Een onderwerp dat u, zo laat de RVD weten, met de Indiase minister-president Manmohan Singh en president Abdul Kalam bespreekt is de ‘multiculturele samenleving’ ofwel ‘eenheid in verscheidenheid’. U zult ongetwijfeld uitvoerig ingaan op wat er in Nederland op uw eigen beleid in deze en op de diversiteit aan opinies over dit onderwerp in Nederland. Bij ‘eenheid in verscheidenheid’ mag echter niet onbesproken blijven hetgeen dit ideaal in India het meest bedreigd: de voortdurende discriminatie van bijna 200 miljoen dalits. Ondanks goede wetten is deze vorm van ‘apartheid’ nog virulent aanwezig en faalt de overheid – zo constateerde de officiële National Human Rights Commission nog onlangs – grotendeels bij het uitvoeren van haar eigen wetten en maatregelen.
India heeft een actieve beweging voor de mensenrechten van Dalits. Deze vraagt om solidariteit van de internationale gemeenschap ingeroepen om de schending van hun mensenrechten een halt toe te roepen. Het Dalit Netwerk Nederland (DNN: CMC, Cordaid, ICCO, Justitia et Pax, Kerkinactie en de LIW) ondersteunt dit proces. Vorig jaar heeft de VN Mensenrechtencommissie twee rapporteurs aangesteld om discriminatie op basis van ‘werk en afkomst’ in diverse Aziatische en Afrikaanse landen te onderzoeken en richtlijnen ter bestrijding daarvan op te stellen. De EU heeft onlangs ook voor het eerst met India over kastendiscriminatie gesproken. De zogenoemde ‘Ambedkar Principes’ ter bestrijding van kastendiscriminatie worden de komende tijd aan in India actieve ondernemingen voorgelegd.
Ook u vragen wij om met klem bij India aan te dringen op een krachtige uitvoering van haar wetten en maatregelen tegen kastendiscriminatie. India kan haar goede wil op dat gebied aan de internationale gemeenschap kenbaar maken door mee te werken aan het onderzoek van de twee VN Rapporteurs én door haar internationale verplichting na te komen om te rapporteren aan het VN Comité tegen Rassendiscriminatie. Kastendiscriminatie valt onder dit verdrag en India had al begin 1998 moeten rapporteren, hetgeen niet is gebeurd. Van een land als India dat terecht een belangrijke plaats opeist op het internationale vlak, mag verwacht worden dat het haar internationale verplichtingen nakomt.

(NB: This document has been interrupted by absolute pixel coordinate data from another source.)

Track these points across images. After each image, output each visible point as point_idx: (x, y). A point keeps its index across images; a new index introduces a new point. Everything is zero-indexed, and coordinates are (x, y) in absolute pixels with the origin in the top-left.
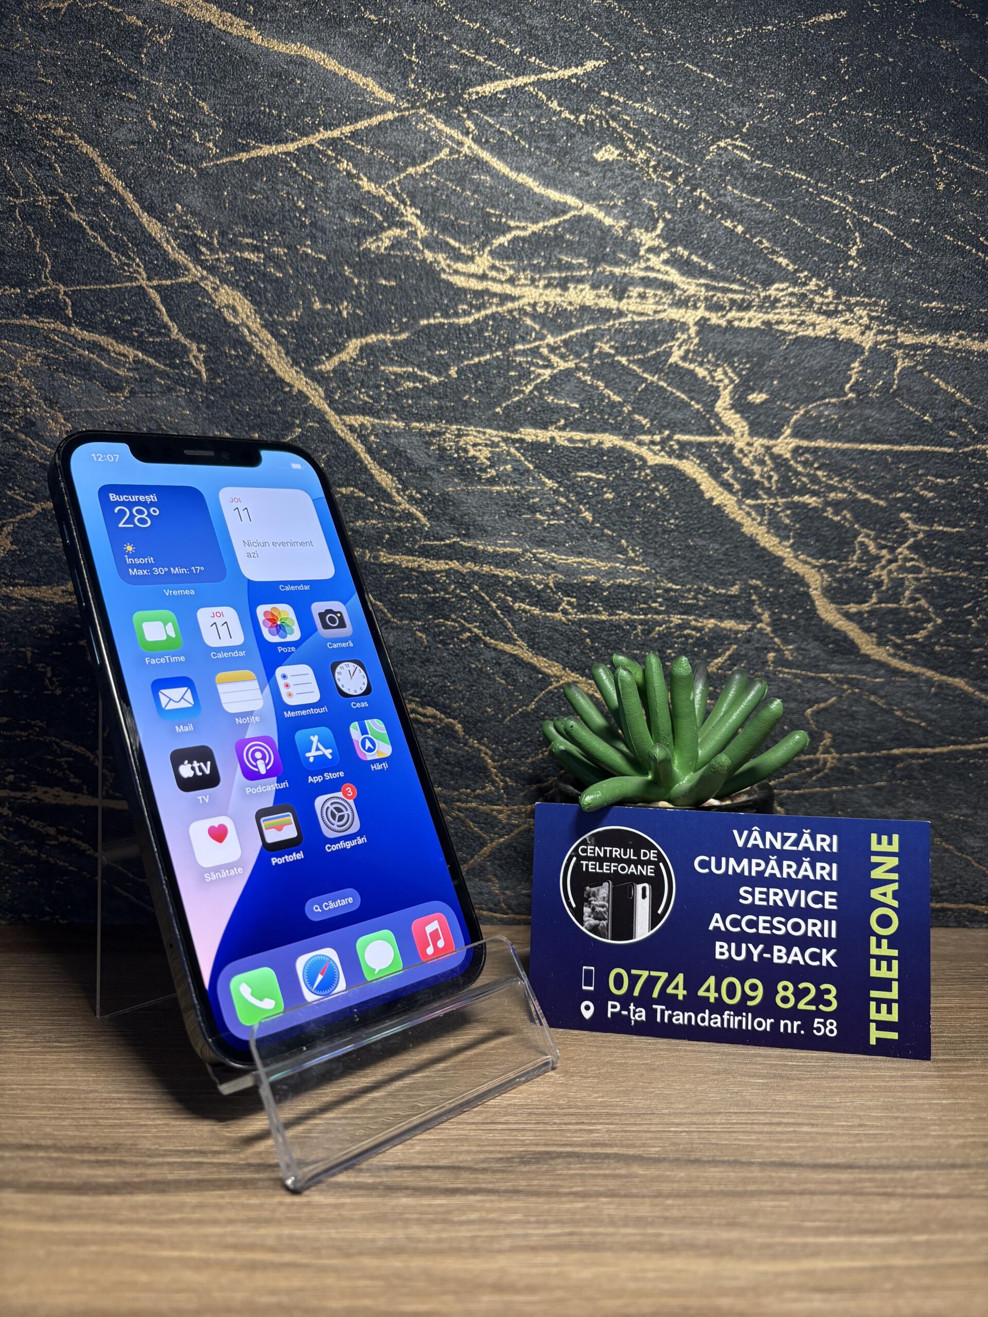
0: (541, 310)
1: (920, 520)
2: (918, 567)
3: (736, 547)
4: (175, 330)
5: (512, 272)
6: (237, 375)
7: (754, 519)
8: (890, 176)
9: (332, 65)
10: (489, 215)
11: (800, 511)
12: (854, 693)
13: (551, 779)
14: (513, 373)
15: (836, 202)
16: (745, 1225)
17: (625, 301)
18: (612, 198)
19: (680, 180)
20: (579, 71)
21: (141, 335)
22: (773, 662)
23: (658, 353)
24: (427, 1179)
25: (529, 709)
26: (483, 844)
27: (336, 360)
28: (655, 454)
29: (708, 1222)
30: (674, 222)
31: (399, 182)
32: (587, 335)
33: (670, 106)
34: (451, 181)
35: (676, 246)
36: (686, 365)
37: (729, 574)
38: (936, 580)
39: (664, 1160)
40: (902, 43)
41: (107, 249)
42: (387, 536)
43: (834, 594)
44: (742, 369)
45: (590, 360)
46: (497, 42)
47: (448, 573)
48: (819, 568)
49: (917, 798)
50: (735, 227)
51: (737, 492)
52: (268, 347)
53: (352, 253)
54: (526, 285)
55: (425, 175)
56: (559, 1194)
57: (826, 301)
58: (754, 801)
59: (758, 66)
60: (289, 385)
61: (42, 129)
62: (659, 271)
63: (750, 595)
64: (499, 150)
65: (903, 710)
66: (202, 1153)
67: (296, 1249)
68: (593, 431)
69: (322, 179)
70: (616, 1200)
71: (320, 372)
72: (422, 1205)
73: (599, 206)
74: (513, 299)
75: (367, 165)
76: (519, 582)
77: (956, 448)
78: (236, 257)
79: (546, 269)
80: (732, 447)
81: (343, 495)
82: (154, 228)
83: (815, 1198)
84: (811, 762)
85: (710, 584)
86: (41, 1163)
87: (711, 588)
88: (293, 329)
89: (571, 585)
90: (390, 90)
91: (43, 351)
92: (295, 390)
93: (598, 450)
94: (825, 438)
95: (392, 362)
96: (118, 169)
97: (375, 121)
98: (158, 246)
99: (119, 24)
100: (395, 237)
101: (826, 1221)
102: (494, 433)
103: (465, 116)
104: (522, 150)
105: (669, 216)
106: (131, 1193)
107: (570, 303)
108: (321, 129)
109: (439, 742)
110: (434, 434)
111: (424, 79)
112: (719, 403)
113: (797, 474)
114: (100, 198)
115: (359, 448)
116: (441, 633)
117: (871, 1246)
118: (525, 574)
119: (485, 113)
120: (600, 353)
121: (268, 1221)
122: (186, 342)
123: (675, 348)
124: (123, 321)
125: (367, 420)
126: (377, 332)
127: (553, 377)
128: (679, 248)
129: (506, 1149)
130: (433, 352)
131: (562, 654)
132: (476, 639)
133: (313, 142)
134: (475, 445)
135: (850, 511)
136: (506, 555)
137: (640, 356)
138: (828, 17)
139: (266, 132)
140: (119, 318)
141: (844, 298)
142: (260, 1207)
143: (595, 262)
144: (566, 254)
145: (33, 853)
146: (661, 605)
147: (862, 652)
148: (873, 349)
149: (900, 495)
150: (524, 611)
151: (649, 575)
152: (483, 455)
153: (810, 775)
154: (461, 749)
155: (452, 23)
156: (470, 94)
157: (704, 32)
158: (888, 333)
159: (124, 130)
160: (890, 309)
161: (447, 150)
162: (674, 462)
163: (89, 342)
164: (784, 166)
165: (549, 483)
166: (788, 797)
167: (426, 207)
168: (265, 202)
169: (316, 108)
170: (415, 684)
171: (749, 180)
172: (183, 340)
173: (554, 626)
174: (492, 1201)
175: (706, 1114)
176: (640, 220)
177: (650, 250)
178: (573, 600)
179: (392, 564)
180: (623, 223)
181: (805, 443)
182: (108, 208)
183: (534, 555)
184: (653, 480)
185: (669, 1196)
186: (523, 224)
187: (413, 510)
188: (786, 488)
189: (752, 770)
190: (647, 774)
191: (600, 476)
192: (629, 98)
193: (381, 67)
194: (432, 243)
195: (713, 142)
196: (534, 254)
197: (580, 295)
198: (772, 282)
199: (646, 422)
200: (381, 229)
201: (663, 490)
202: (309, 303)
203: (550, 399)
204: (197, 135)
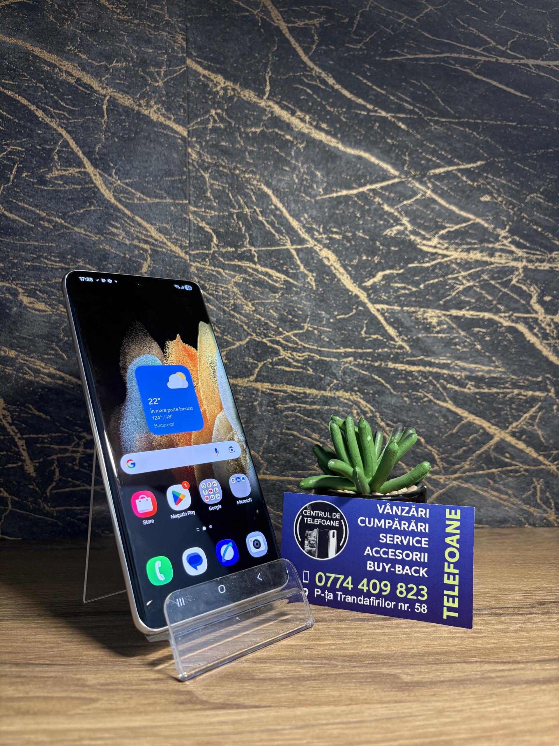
0: (459, 261)
3: (540, 360)
4: (302, 267)
5: (447, 245)
6: (329, 287)
7: (547, 349)
9: (373, 159)
10: (438, 222)
14: (447, 287)
17: (493, 258)
18: (488, 216)
19: (515, 209)
20: (474, 165)
23: (507, 280)
25: (454, 432)
27: (372, 281)
28: (506, 321)
30: (513, 226)
31: (400, 207)
32: (478, 271)
33: (511, 180)
34: (422, 207)
36: (518, 285)
37: (537, 372)
41: (274, 232)
42: (392, 356)
44: (541, 287)
45: (479, 282)
46: (441, 153)
47: (419, 372)
50: (538, 228)
52: (343, 275)
53: (380, 236)
54: (453, 251)
55: (411, 205)
59: (546, 165)
60: (351, 292)
61: (247, 181)
62: (507, 246)
63: (546, 381)
64: (442, 195)
68: (481, 311)
69: (368, 205)
71: (365, 286)
73: (483, 220)
74: (447, 256)
75: (387, 200)
76: (449, 376)
78: (330, 237)
79: (461, 244)
80: (537, 319)
81: (374, 338)
82: (295, 224)
85: (530, 376)
87: (530, 378)
88: (354, 268)
89: (472, 377)
90: (397, 170)
91: (244, 276)
92: (354, 294)
93: (483, 319)
95: (396, 282)
96: (280, 198)
97: (390, 182)
98: (297, 231)
99: (282, 139)
100: (398, 230)
102: (439, 312)
103: (428, 181)
104: (451, 196)
107: (471, 259)
108: (368, 185)
110: (413, 312)
111: (411, 167)
112: (532, 301)
114: (271, 210)
115: (381, 318)
116: (415, 398)
118: (452, 372)
119: (436, 181)
120: (483, 279)
122: (306, 272)
123: (514, 278)
124: (279, 263)
125: (385, 307)
126: (390, 269)
127: (464, 289)
128: (515, 237)
130: (413, 278)
131: (467, 407)
132: (430, 401)
133: (364, 190)
134: (431, 317)
136: (444, 364)
137: (499, 281)
143: (482, 241)
144: (469, 238)
146: (509, 385)
150: (452, 388)
151: (504, 373)
152: (434, 321)
154: (423, 450)
155: (423, 145)
156: (430, 173)
157: (524, 152)
159: (283, 183)
161: (420, 195)
162: (513, 325)
163: (264, 272)
165: (463, 333)
167: (412, 218)
168: (343, 214)
169: (366, 176)
171: (543, 210)
173: (464, 394)
176: (499, 225)
177: (504, 237)
178: (473, 383)
179: (394, 368)
180: (492, 226)
182: (275, 215)
183: (456, 364)
184: (505, 332)
186: (451, 226)
187: (404, 344)
191: (484, 330)
192: (494, 176)
193: (393, 161)
194: (413, 232)
195: (529, 195)
196: (456, 238)
197: (475, 255)
198: (553, 251)
199: (502, 308)
200: (392, 226)
201: (510, 336)
202: (361, 257)
203: (463, 298)
204: (315, 186)
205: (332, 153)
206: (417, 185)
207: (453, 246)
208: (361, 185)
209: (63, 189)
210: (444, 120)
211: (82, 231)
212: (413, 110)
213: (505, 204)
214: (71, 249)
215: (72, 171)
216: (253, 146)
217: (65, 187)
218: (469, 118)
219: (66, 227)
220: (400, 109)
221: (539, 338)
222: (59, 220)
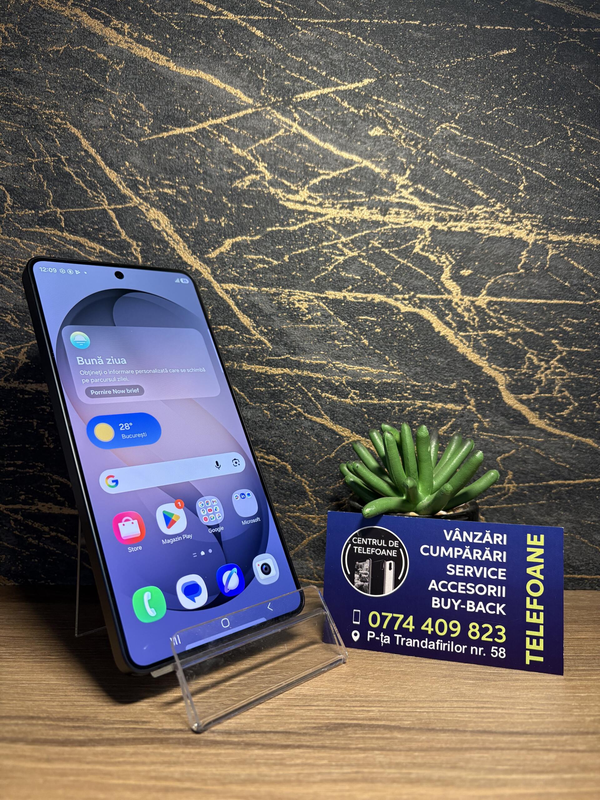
0: (338, 222)
1: (564, 344)
2: (563, 372)
3: (454, 360)
4: (124, 234)
5: (321, 200)
6: (160, 260)
7: (464, 344)
8: (543, 143)
9: (217, 82)
10: (308, 167)
11: (492, 339)
12: (525, 448)
13: (344, 499)
14: (321, 259)
15: (511, 159)
16: (462, 768)
17: (387, 216)
18: (380, 157)
19: (419, 146)
20: (360, 85)
21: (104, 236)
22: (477, 429)
23: (407, 247)
24: (271, 739)
25: (331, 456)
26: (304, 538)
27: (217, 252)
28: (405, 305)
29: (440, 766)
30: (416, 171)
31: (255, 148)
32: (365, 236)
33: (413, 104)
34: (285, 147)
35: (417, 184)
36: (424, 253)
37: (450, 376)
38: (573, 379)
39: (413, 729)
40: (549, 66)
41: (85, 188)
42: (247, 354)
43: (513, 389)
44: (457, 256)
45: (367, 251)
46: (312, 69)
47: (283, 375)
48: (504, 373)
49: (565, 511)
50: (452, 173)
51: (454, 328)
52: (178, 244)
53: (228, 188)
54: (329, 207)
55: (270, 144)
56: (349, 749)
57: (506, 216)
58: (467, 512)
59: (464, 81)
60: (190, 266)
61: (48, 118)
62: (407, 199)
63: (463, 389)
64: (313, 130)
65: (556, 458)
66: (136, 722)
67: (192, 780)
68: (369, 293)
69: (211, 147)
70: (384, 752)
71: (209, 258)
72: (267, 755)
73: (373, 162)
74: (322, 215)
75: (237, 139)
76: (325, 381)
77: (584, 302)
78: (160, 192)
79: (341, 198)
80: (451, 301)
81: (221, 330)
82: (113, 175)
83: (504, 752)
84: (500, 489)
85: (439, 382)
86: (40, 727)
87: (439, 385)
88: (193, 234)
89: (356, 383)
90: (250, 96)
91: (47, 246)
92: (194, 269)
93: (371, 304)
94: (507, 296)
95: (251, 253)
96: (92, 142)
97: (241, 114)
98: (115, 186)
99: (93, 59)
100: (252, 180)
101: (511, 765)
102: (311, 293)
103: (294, 111)
104: (327, 129)
105: (413, 167)
106: (94, 746)
107: (355, 218)
108: (210, 119)
109: (277, 476)
110: (275, 294)
111: (270, 90)
112: (443, 276)
113: (490, 317)
114: (82, 159)
115: (231, 303)
116: (278, 411)
117: (538, 780)
118: (328, 376)
119: (305, 109)
120: (373, 246)
121: (175, 763)
122: (130, 241)
123: (417, 244)
124: (93, 229)
125: (236, 287)
126: (242, 235)
127: (345, 261)
128: (420, 186)
129: (318, 721)
130: (274, 247)
131: (351, 423)
132: (299, 415)
133: (205, 126)
134: (299, 301)
135: (522, 339)
136: (317, 365)
137: (396, 249)
138: (506, 52)
139: (178, 121)
140: (91, 227)
141: (516, 214)
142: (171, 755)
143: (370, 193)
144: (353, 189)
145: (35, 542)
146: (410, 395)
147: (530, 423)
148: (534, 244)
149: (551, 329)
150: (328, 398)
151: (402, 377)
152: (304, 306)
153: (500, 497)
154: (290, 480)
155: (285, 58)
156: (296, 99)
157: (433, 62)
158: (543, 234)
159: (96, 120)
160: (544, 221)
161: (283, 130)
162: (416, 310)
163: (74, 241)
164: (480, 138)
165: (343, 323)
166: (487, 510)
167: (271, 163)
168: (177, 160)
169: (207, 107)
170: (263, 442)
171: (460, 146)
172: (128, 239)
173: (346, 407)
174: (309, 753)
175: (438, 701)
176: (396, 169)
177: (402, 186)
178: (357, 391)
179: (250, 370)
180: (386, 171)
181: (494, 299)
182: (86, 164)
183: (334, 365)
184: (404, 321)
185: (416, 750)
186: (327, 172)
187: (262, 339)
188: (484, 325)
189: (465, 494)
190: (403, 496)
191: (373, 319)
192: (389, 100)
193: (244, 83)
194: (274, 183)
195: (438, 125)
196: (334, 189)
197: (361, 214)
198: (474, 205)
199: (399, 287)
200: (244, 175)
201: (410, 327)
202: (202, 218)
203: (343, 274)
204: (138, 122)
205: (160, 74)
206: (279, 116)
207: (331, 200)
208: (200, 121)
210: (316, 21)
212: (272, 7)
213: (404, 140)
216: (54, 70)
218: (351, 17)
220: (254, 8)
221: (452, 329)
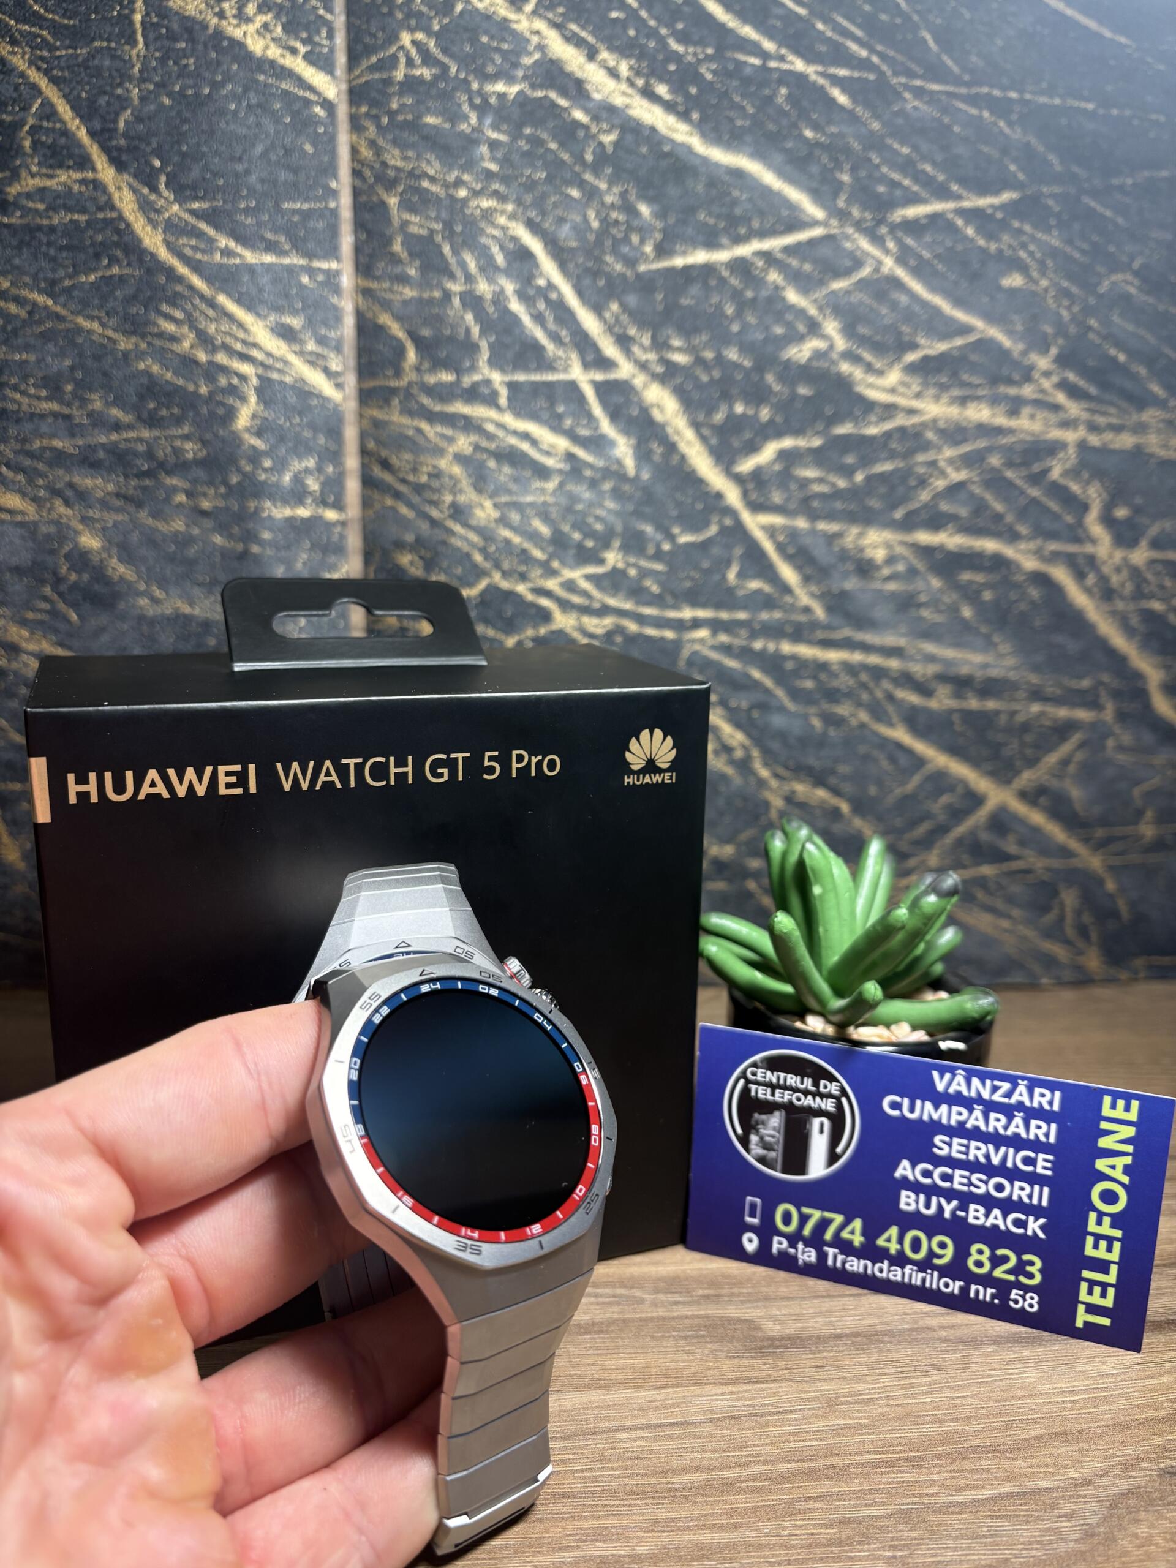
3: (1091, 647)
4: (606, 425)
5: (919, 388)
7: (1108, 622)
9: (769, 178)
10: (901, 333)
11: (1146, 615)
14: (912, 482)
17: (1016, 420)
18: (1014, 323)
19: (1075, 309)
20: (995, 201)
22: (1112, 748)
23: (1040, 469)
27: (752, 463)
28: (1031, 559)
30: (1067, 348)
31: (823, 296)
32: (981, 449)
34: (872, 299)
35: (1067, 371)
36: (1063, 481)
41: (543, 339)
42: (789, 628)
44: (1111, 486)
45: (982, 472)
47: (840, 662)
48: (1158, 666)
50: (1118, 356)
51: (1097, 597)
52: (692, 446)
54: (930, 401)
55: (848, 292)
60: (708, 485)
61: (485, 217)
62: (1047, 393)
63: (1098, 689)
64: (916, 271)
68: (978, 537)
69: (752, 288)
71: (739, 471)
73: (1003, 330)
74: (918, 413)
75: (795, 278)
76: (901, 673)
78: (667, 359)
79: (950, 387)
80: (1094, 556)
81: (753, 591)
82: (591, 324)
85: (1067, 677)
87: (1066, 681)
88: (717, 431)
89: (947, 676)
90: (822, 206)
92: (713, 490)
93: (982, 553)
95: (805, 466)
97: (804, 236)
99: (564, 118)
100: (815, 348)
102: (892, 535)
103: (888, 236)
104: (935, 273)
107: (968, 420)
108: (754, 240)
110: (837, 535)
112: (1088, 517)
113: (1147, 581)
114: (539, 289)
115: (769, 546)
118: (908, 665)
119: (908, 236)
120: (991, 468)
122: (615, 437)
123: (1056, 467)
125: (777, 520)
126: (793, 436)
127: (948, 488)
128: (1068, 374)
130: (841, 460)
131: (936, 738)
132: (862, 726)
133: (746, 252)
134: (873, 546)
136: (892, 647)
137: (1025, 471)
144: (967, 373)
150: (906, 699)
151: (1015, 669)
152: (880, 555)
156: (895, 217)
159: (567, 228)
161: (869, 269)
162: (1044, 568)
163: (521, 433)
165: (936, 583)
167: (847, 322)
171: (1136, 314)
172: (612, 434)
173: (930, 713)
176: (1036, 345)
177: (1044, 373)
178: (949, 689)
179: (792, 656)
180: (1021, 347)
181: (1158, 555)
184: (1025, 584)
186: (931, 343)
187: (813, 604)
191: (981, 578)
192: (1036, 229)
193: (814, 185)
194: (850, 356)
195: (1107, 276)
196: (938, 370)
197: (979, 413)
199: (1023, 529)
200: (801, 339)
201: (1034, 593)
202: (731, 407)
203: (943, 507)
204: (635, 239)
205: (677, 159)
206: (865, 244)
207: (933, 389)
208: (738, 240)
209: (45, 222)
210: (935, 87)
211: (96, 326)
212: (868, 59)
213: (1054, 297)
214: (72, 368)
215: (65, 178)
216: (499, 129)
217: (49, 218)
218: (992, 86)
219: (58, 317)
220: (840, 56)
221: (1094, 598)
222: (42, 299)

Ik wens u een vruchtbaar bezoek aan India.

Met vriendelijke groet,

Gerard Oonk
Directeur Landelijke India Werkgroep

De stichting Landelijke India Werkgroep (LIW) zet zich in voor de kansarmen in India middels campagnes, voorlichting en onderzoek en werkt samen met organisaties in India en andere landen.